School of Mechanical Engineering and Automation, Beihang University, Beijing, 100191, China.
Shen Yuan Honors College, Beihang University, Beijing, 100191, China.
Sci Rep. 2021 Nov 5;11(1):21728. doi: 10.1038/s41598-021-00902-6.
Sperm cells can move at a high speed in biofluids based on the flexible flagella, which inspire novel flagellar micro-/nanorobots to be designed. Despite progress in fabricating sperm-type robots at micro scale, mass fabrication of vivid sperm-like nanorobots with flagellar flexibility is still challenging. In this work, a facile and efficient strategy is proposed to produce flexible sperm-like nanorobots with self-assembled head-to-tail structure, and its bidirectional propulsion property was studied in detail. The nanorobots were composed of a superparamagnetic head and a flexible Au/PPy flagellum, which were covalently linked via biotin-streptavidin bonding with a high yield. Under precessing magnetic fields, the head drove the flexible tail to rotate and generated undulatory bending waves propagating along the body. Bidirectional locomotion was investigated, and moving velocity as well as direction varied with the actuating conditions (field strength, frequency, direction) and the nanorobot's structure (tail length). Effective flagellar propulsion was observed near the substrate and high velocities were attained to move back and forth without U-turn. Typical modelling based on elastohydrodynamics and undulatory wave propagation were utilized for propulsion analysis. This research presents novel artificial flexible sperm-like nanorobots with delicate self-assembled head-to-tail structures and remarkable bidirectional locomotion performances, indicating significant potentials for nanorobotic design and future biomedical application.

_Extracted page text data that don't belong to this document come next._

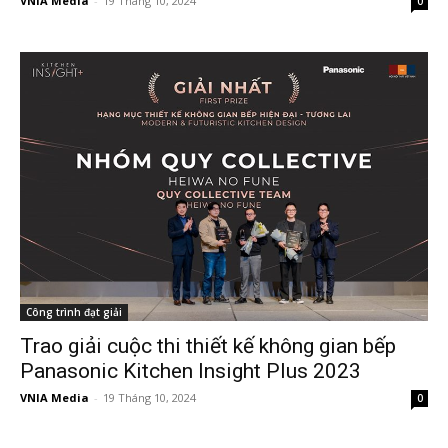
VNIA Media
-
19 Tháng 10, 2024
0
Công trình đạt giải
Trao giải cuộc thi thiết kế không gian bếp
Panasonic Kitchen Insight Plus 2023
VNIA Media
-
19 Tháng 10, 2024
0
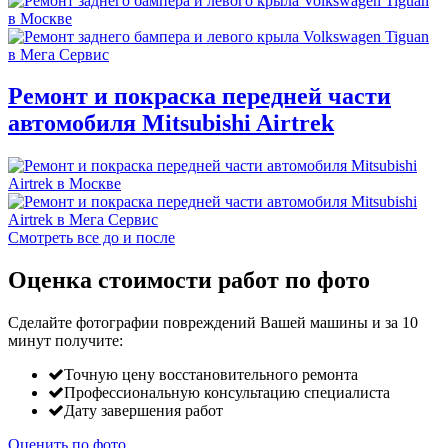
Ремонт и покраска передней части
автомобиля Mitsubishi Airtrek
Смотреть все до и после
Оценка стоимости работ по фото
Сделайте фотографии повреждений Вашей машины и за
10
минут
получите:
Точную цену восстановительного ремонта
Профессиональную консультацию специалиста
Дату завершения работ
Оценить по фото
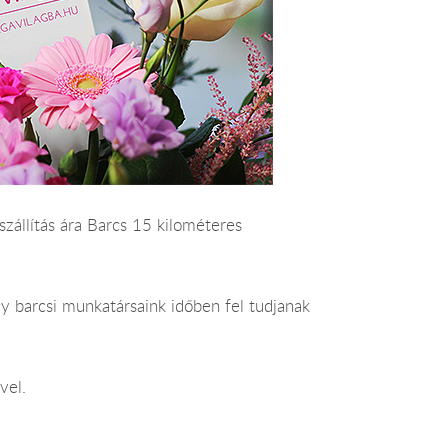
iszállítás ára Barcs 15 kilométeres
y barcsi munkatársaink időben fel tudjanak
vel.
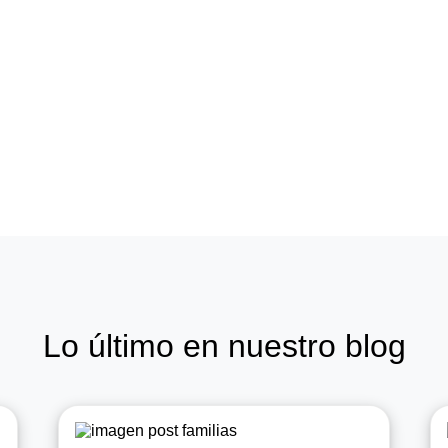
Lo último en nuestro blog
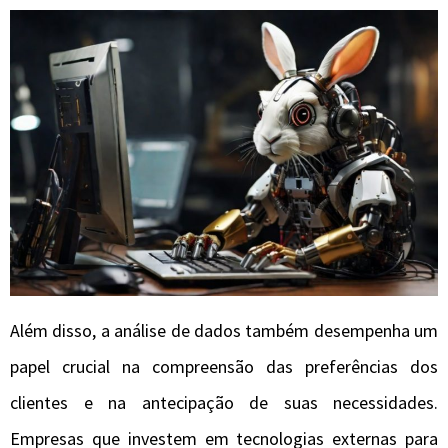
Além disso, a análise de dados também desempenha um
papel crucial na compreensão das preferências dos
clientes e na antecipação de suas necessidades.
Empresas que investem em tecnologias externas para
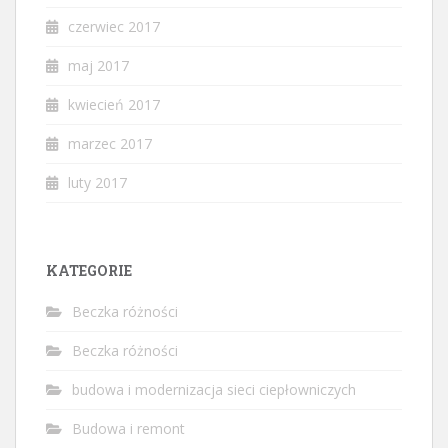
czerwiec 2017
maj 2017
kwiecień 2017
marzec 2017
luty 2017
KATEGORIE
Beczka różności
Beczka różności
budowa i modernizacja sieci ciepłowniczych
Budowa i remont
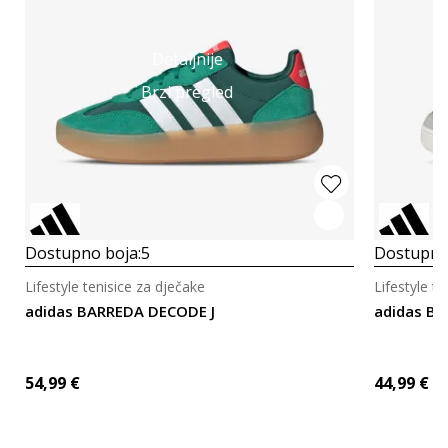
Detaljnije
Brzi pregled
Dostupno boja:
5
Dostupno
Lifestyle tenisice za dječake
Lifestyle t
adidas BARREDA DECODE J
adidas BR
54,99
€
44,99
€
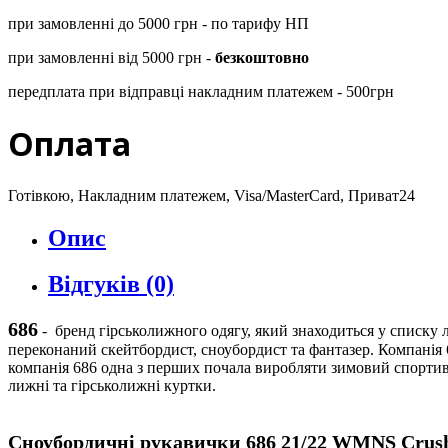
при замовленні до 5000 грн - по тарифу НП
при замовленні від 5000 грн -
безкоштовно
передплата при відправці накладним платежем - 500грн
Оплата
Готівкою, Накладним платежем, Visa/MasterCard, Приват24
Опис
Відгуків (0)
686
-
бренд гірськолижного одягу, який знаходиться у списку л
переконаний скейтбордист, сноубордист та фантазер. Компанія 
компанія 686 одна з перших почала виробляти зимовий спортивн
лижні та гірськолижні куртки.
Сноубордичні рукавички
686
21/22
WMNS
Crus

精子细胞可以在基于柔性鞭毛的生物流体中高速移动,这启发了新型鞭毛微/纳米机器人的设计。尽管在微尺度上制造精子型机器人已经取得了进展,但大规模制造具有鞭毛柔韧性的逼真精子样纳米机器人仍然具有挑战性。在这项工作中,提出了一种简单高效的策略来制备具有自组装头对头结构的柔性精子样纳米机器人,并详细研究了其双向推进特性。纳米机器人由超顺磁头和柔性 Au/PPy 鞭毛组成,通过生物素-链霉亲和素键合以高产率共价连接。在进动磁场下,头部驱动柔性尾部旋转,并产生沿体传播的波状弯曲波。研究了双向运动,运动速度和方向随激励条件(场强、频率、方向)和纳米机器人的结构(尾部长度)而变化。在靠近基底的地方观察到有效的鞭毛推进,并且在无需掉头的情况下可以达到高速度来回移动。基于粘弹流动力学和波状传播的典型建模用于推进分析。这项研究提出了具有精细自组装头对头结构和显著双向运动性能的新型人工柔性精子样纳米机器人,为纳米机器人设计和未来的生物医学应用提供了重要的潜力。